Document images with source code:

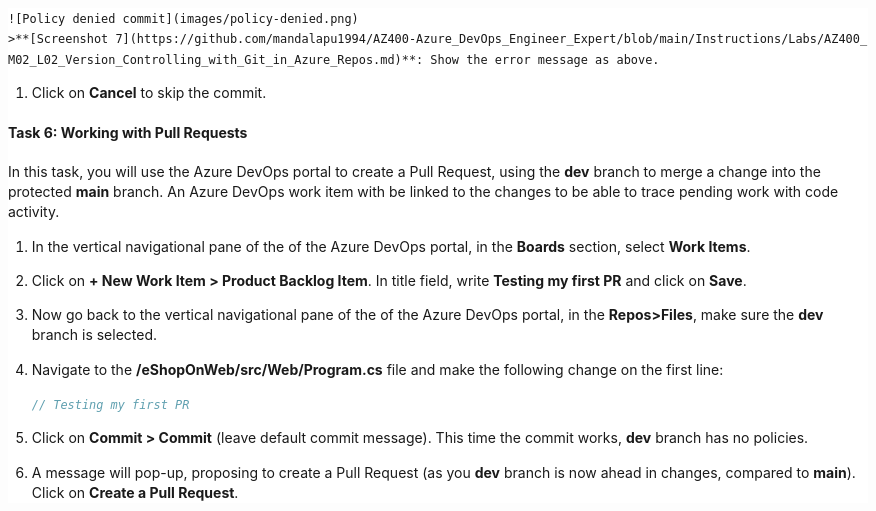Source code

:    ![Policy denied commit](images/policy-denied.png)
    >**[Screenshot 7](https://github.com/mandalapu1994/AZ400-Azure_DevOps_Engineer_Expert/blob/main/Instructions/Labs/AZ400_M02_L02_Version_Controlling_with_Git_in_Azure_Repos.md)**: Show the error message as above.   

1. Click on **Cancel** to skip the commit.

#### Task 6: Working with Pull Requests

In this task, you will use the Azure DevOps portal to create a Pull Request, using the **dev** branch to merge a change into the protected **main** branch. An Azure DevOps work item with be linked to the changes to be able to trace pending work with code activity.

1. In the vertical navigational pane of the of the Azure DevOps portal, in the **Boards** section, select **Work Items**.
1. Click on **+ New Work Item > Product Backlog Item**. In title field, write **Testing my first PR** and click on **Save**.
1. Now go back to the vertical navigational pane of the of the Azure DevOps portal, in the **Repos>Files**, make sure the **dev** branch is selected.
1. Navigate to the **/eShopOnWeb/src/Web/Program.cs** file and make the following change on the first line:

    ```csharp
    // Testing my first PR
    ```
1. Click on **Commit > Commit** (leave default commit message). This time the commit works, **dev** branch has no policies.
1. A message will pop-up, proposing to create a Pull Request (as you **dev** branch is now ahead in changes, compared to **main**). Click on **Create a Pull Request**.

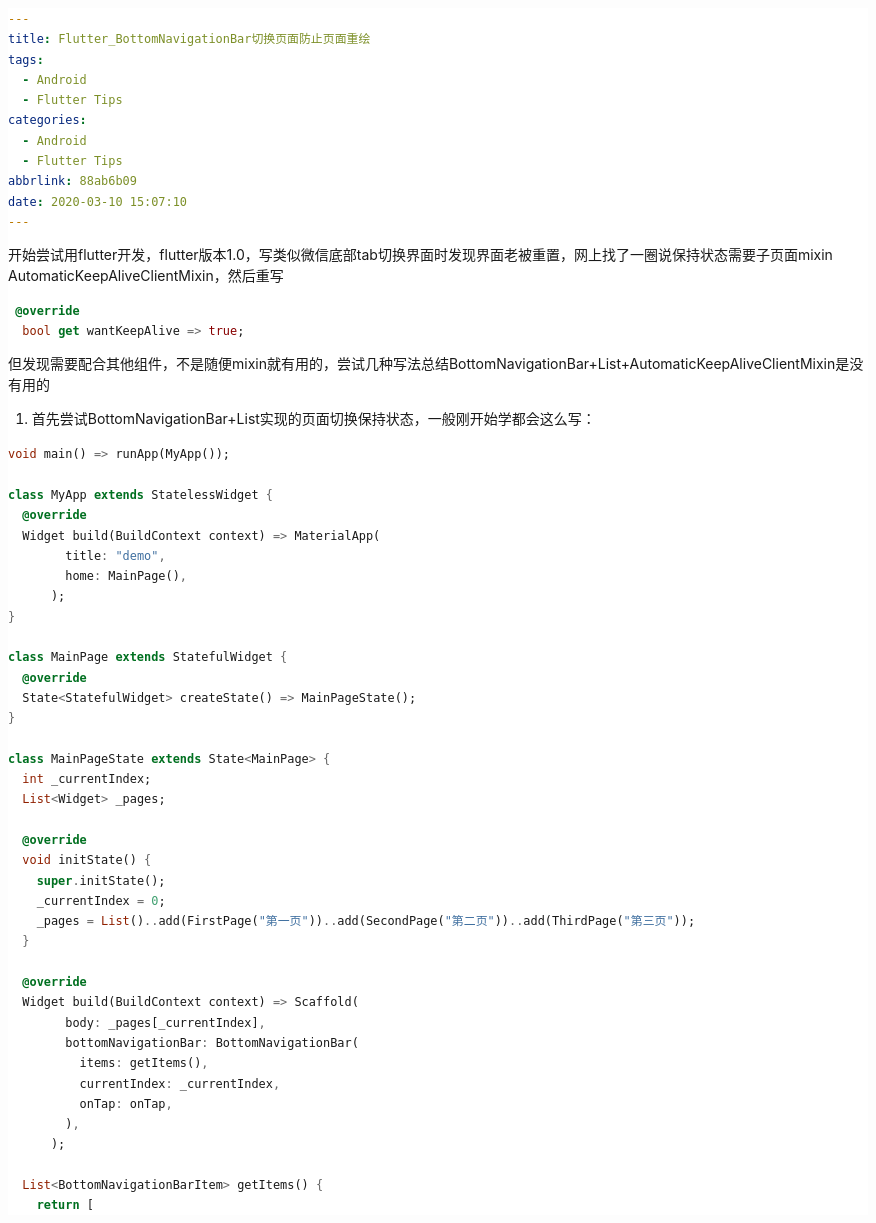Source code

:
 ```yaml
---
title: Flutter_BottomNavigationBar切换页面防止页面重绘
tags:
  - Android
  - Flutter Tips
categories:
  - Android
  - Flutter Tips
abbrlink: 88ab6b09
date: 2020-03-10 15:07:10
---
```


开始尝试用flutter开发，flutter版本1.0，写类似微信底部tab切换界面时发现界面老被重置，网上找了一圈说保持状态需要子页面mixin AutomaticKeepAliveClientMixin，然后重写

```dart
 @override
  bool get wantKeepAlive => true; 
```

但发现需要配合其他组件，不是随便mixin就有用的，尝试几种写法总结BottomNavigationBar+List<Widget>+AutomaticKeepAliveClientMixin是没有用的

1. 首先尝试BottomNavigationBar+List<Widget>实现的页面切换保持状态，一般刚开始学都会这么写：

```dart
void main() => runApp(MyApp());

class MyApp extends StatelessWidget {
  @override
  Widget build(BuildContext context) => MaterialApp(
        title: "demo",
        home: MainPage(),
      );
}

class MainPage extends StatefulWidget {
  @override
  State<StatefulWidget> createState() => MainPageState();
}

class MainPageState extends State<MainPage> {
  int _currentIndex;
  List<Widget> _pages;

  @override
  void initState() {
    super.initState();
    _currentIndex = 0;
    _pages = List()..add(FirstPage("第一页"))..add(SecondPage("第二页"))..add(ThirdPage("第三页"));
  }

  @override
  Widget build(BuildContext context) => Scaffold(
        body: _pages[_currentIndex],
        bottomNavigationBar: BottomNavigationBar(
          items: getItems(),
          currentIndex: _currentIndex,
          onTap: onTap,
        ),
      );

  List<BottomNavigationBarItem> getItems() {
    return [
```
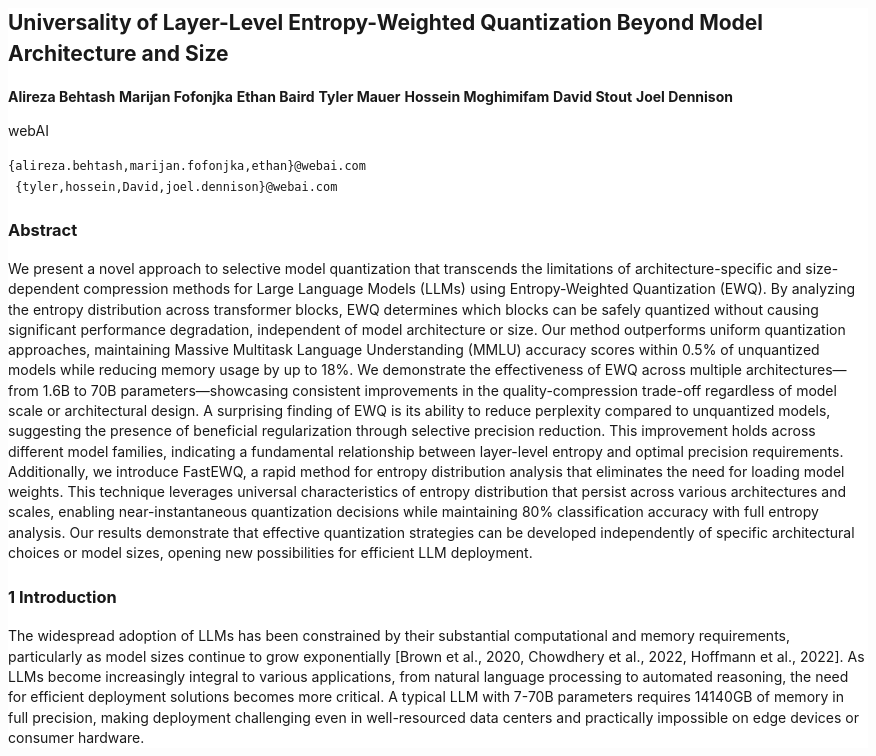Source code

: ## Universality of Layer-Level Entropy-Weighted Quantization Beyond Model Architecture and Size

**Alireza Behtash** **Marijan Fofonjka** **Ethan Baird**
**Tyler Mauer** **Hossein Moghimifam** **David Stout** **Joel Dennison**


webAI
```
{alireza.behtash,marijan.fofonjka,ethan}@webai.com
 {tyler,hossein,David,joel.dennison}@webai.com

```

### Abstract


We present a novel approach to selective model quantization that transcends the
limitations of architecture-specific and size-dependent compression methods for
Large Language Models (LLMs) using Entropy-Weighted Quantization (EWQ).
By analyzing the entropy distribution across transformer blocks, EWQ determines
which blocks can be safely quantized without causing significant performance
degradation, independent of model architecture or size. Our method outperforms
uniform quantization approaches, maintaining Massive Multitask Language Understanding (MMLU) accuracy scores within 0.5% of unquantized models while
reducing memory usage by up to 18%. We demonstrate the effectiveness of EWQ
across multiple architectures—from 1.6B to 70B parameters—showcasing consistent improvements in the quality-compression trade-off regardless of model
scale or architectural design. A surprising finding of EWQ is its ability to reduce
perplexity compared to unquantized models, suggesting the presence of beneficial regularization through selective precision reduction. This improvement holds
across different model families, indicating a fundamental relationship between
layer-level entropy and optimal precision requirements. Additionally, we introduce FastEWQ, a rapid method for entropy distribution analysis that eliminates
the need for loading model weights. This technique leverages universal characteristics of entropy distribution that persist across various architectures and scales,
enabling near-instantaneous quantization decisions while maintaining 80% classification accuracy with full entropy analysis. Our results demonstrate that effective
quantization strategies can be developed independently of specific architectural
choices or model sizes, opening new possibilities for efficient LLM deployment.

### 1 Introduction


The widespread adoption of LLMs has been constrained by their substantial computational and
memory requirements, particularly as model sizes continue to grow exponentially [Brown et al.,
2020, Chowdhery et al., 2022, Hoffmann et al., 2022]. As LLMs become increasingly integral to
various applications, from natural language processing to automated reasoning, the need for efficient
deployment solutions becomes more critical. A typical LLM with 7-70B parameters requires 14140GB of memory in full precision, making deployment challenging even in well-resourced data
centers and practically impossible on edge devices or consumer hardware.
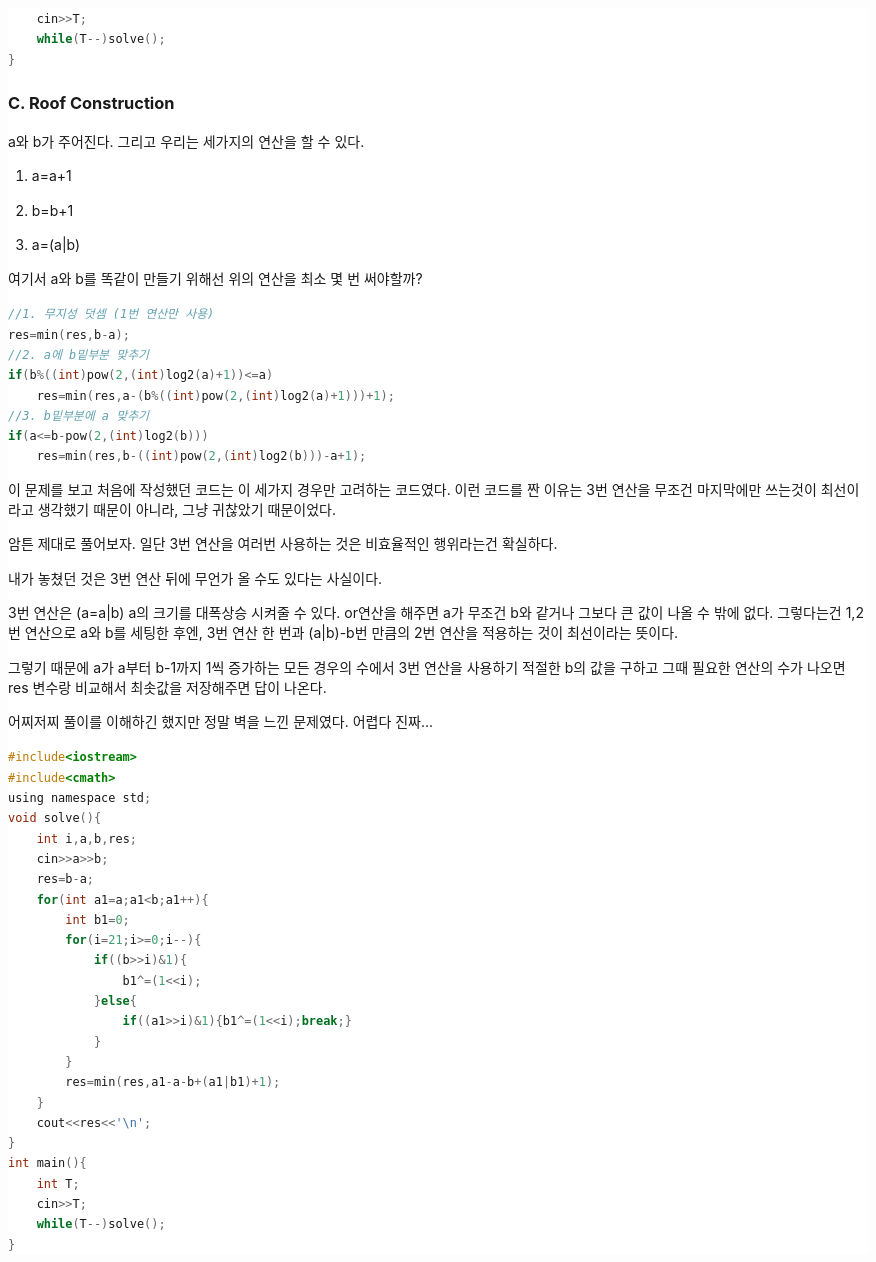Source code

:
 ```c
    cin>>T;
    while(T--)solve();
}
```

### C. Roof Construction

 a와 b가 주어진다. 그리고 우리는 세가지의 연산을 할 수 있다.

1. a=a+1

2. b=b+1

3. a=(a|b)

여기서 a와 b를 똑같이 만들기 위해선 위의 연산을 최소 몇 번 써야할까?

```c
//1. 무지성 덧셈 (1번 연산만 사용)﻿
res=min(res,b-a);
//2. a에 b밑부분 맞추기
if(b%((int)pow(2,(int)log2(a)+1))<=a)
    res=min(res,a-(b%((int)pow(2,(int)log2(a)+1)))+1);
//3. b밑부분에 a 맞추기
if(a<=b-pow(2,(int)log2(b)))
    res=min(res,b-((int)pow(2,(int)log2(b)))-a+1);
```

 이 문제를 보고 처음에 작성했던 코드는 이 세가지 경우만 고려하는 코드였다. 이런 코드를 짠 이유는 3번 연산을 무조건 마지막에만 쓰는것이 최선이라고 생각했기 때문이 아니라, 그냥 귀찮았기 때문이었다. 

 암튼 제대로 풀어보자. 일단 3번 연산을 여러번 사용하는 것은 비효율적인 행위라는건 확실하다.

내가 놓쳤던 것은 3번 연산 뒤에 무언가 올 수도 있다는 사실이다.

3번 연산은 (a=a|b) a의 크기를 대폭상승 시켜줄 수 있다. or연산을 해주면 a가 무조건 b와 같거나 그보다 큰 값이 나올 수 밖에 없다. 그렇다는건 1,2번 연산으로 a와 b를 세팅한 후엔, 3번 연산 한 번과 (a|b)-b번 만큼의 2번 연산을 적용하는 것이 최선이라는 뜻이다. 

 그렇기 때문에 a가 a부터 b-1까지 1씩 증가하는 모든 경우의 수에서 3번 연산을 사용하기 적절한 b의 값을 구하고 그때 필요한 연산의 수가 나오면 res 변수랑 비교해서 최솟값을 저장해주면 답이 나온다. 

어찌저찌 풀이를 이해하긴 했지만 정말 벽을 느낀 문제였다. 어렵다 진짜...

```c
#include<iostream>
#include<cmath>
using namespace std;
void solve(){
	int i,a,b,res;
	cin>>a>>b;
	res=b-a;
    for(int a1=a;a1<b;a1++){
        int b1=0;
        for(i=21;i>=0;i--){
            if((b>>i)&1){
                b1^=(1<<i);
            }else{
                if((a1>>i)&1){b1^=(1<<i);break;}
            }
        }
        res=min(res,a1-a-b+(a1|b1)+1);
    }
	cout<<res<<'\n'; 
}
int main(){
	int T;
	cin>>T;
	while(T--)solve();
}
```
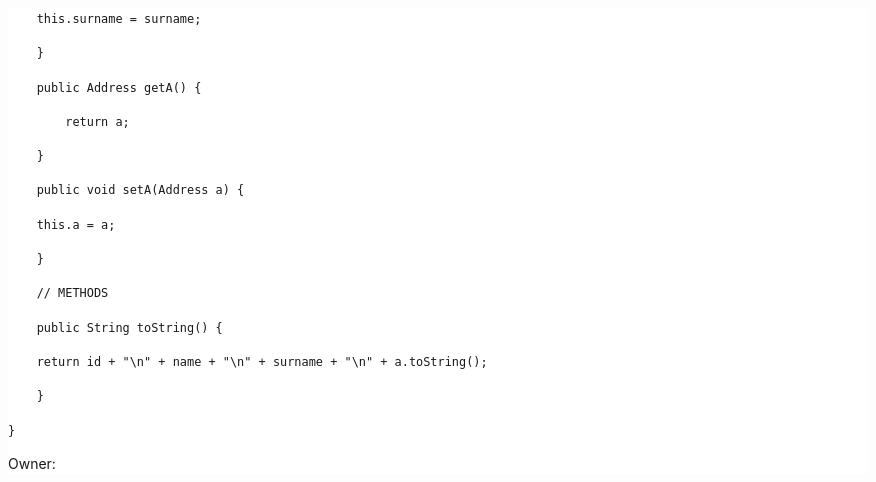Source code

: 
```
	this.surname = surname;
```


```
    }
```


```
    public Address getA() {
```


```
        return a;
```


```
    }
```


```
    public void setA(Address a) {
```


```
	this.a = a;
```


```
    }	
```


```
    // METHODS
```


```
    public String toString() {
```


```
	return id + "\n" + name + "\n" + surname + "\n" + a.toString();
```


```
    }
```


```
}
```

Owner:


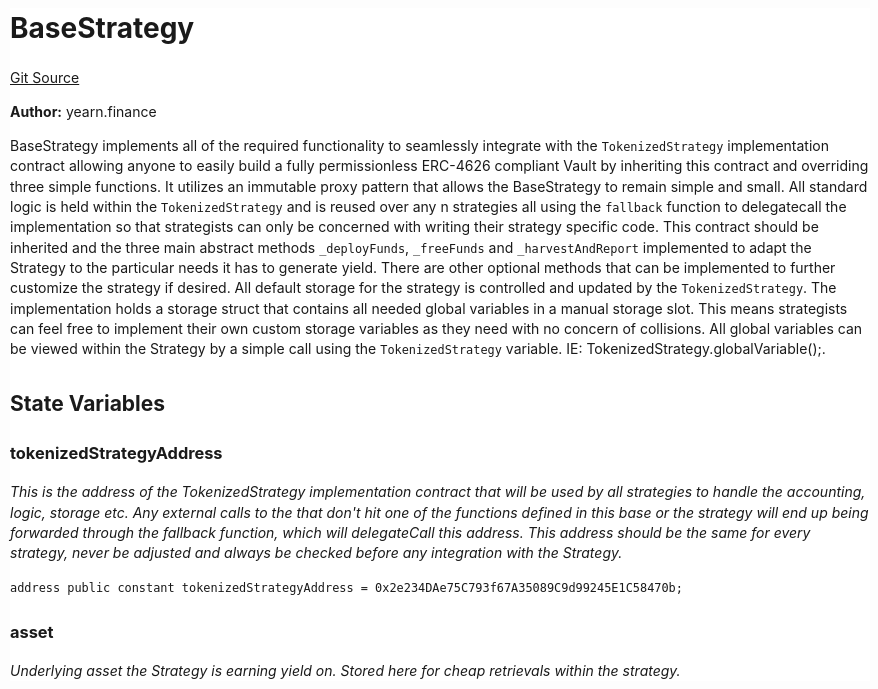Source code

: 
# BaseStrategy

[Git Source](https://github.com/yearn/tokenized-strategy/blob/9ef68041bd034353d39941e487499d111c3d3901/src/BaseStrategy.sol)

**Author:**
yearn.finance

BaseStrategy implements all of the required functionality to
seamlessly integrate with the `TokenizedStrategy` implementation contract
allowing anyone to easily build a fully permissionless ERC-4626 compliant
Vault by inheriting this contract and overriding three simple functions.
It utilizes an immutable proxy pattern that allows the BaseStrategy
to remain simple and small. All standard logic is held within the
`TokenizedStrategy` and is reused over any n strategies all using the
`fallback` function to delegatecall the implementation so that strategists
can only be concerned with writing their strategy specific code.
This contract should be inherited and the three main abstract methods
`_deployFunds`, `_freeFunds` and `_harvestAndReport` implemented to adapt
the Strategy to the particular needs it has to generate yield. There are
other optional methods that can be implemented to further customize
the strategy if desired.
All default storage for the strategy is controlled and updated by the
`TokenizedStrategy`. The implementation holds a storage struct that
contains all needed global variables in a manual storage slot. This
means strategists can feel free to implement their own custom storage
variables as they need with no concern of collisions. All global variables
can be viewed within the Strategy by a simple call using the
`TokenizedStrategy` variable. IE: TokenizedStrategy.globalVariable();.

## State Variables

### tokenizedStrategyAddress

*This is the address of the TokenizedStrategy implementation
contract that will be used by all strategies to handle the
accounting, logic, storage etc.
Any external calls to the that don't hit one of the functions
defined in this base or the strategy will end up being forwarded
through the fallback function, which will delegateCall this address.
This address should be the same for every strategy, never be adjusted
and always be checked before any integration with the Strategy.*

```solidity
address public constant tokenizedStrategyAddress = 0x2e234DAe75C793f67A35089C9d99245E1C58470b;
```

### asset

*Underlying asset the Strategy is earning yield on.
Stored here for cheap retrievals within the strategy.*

### Goal of the exercise
A single figure is required: the number of lines above in which the string "that" appears.

### Solution below
10